Rewrite the lines from the line with "pose: elev=227.5 azim=101.5" to the line with "Dot at: (253, 215)", replacing "pose" with "view" and changing nothing else. Give only those lines and leave out the pictures.

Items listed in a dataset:
########################################
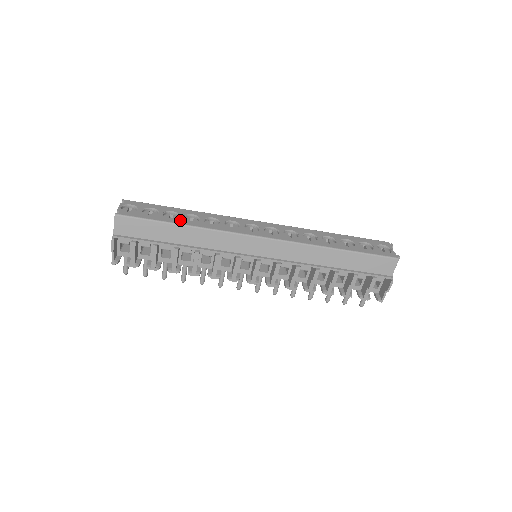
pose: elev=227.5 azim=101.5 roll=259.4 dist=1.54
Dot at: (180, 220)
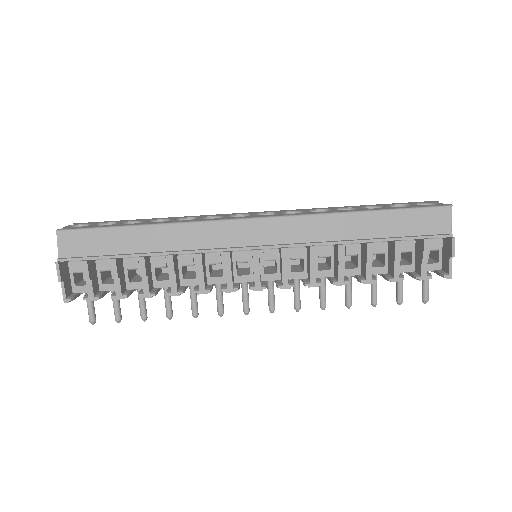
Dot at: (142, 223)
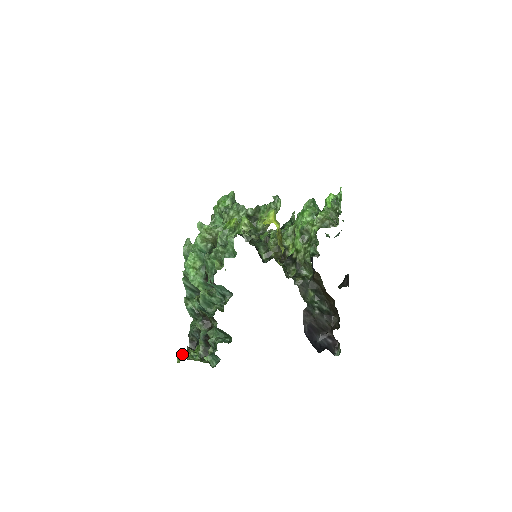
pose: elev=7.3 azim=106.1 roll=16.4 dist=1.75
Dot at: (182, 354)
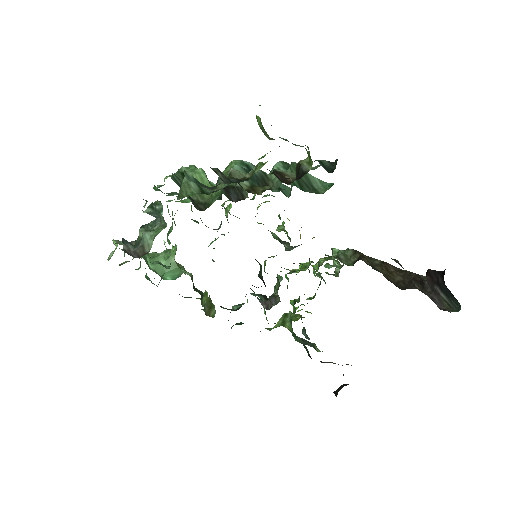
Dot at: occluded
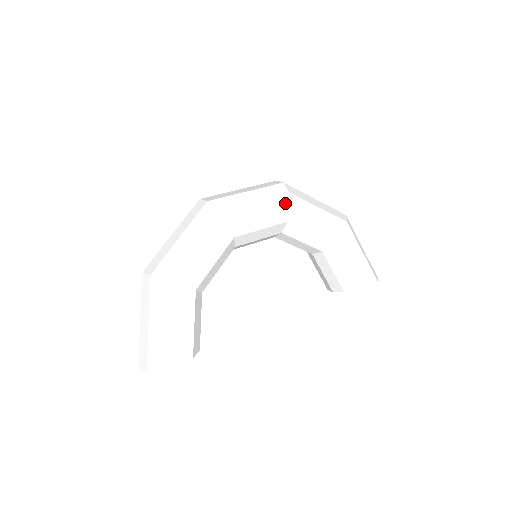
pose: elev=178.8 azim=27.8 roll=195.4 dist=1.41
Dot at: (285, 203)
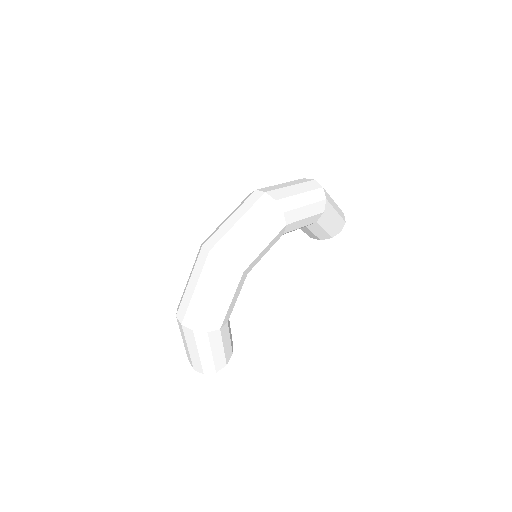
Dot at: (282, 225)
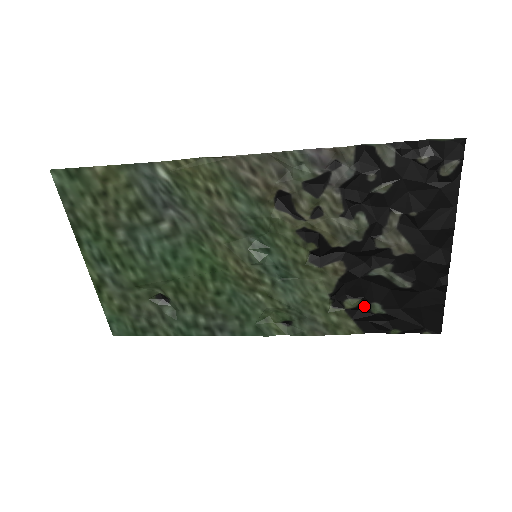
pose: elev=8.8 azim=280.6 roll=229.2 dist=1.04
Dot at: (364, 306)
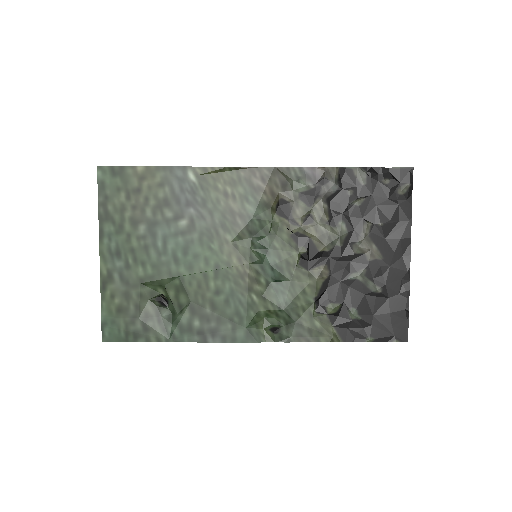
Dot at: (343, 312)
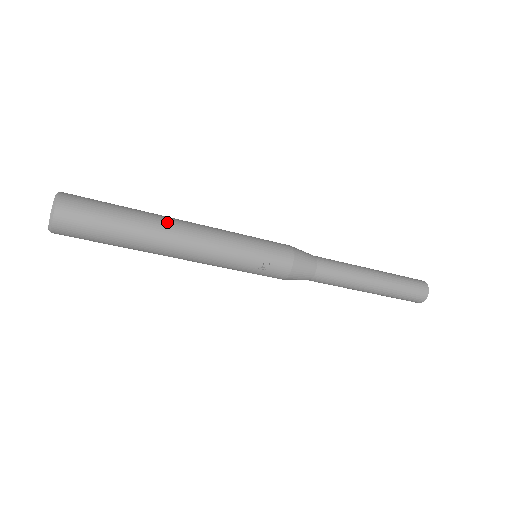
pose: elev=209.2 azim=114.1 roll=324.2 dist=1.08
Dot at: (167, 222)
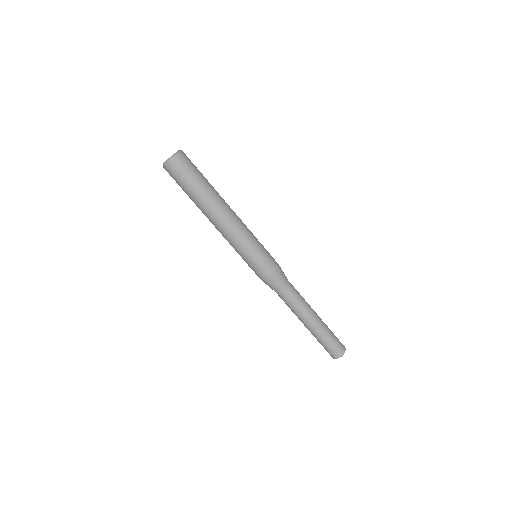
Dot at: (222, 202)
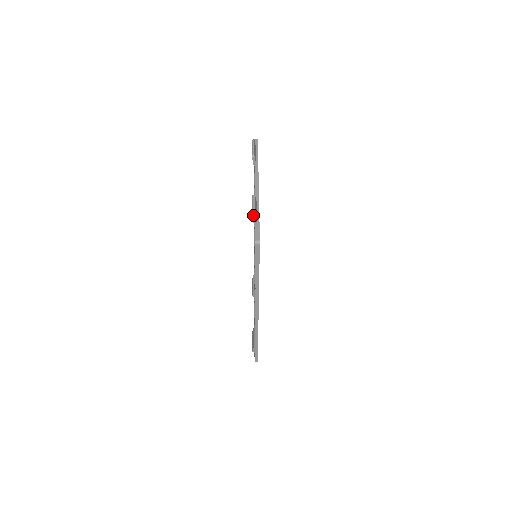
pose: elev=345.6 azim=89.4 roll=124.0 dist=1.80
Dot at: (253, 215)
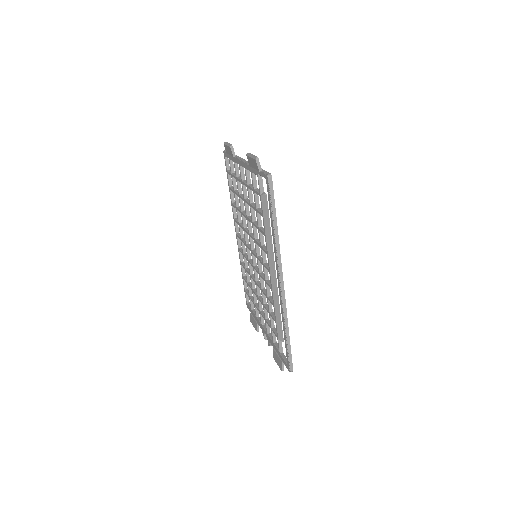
########################################
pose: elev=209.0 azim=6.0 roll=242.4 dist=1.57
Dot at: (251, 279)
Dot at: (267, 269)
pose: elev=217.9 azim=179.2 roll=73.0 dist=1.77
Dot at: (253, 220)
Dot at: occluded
########################################
Final result:
view: elev=227.5 azim=101.5 roll=259.4 dist=1.54
Dot at: (180, 220)
Dot at: (142, 223)
view: elev=7.3 azim=106.1 roll=16.4 dist=1.75
Dot at: (182, 354)
Dot at: occluded
view: elev=178.8 azim=27.8 roll=195.4 dist=1.41
Dot at: (285, 203)
Dot at: (282, 225)
view: elev=8.8 azim=280.6 roll=229.2 dist=1.04
Dot at: (364, 306)
Dot at: (343, 312)
view: elev=209.2 azim=114.1 roll=324.2 dist=1.08
Dot at: (167, 222)
Dot at: (222, 202)
view: elev=345.6 azim=89.4 roll=124.0 dist=1.80
Dot at: (253, 215)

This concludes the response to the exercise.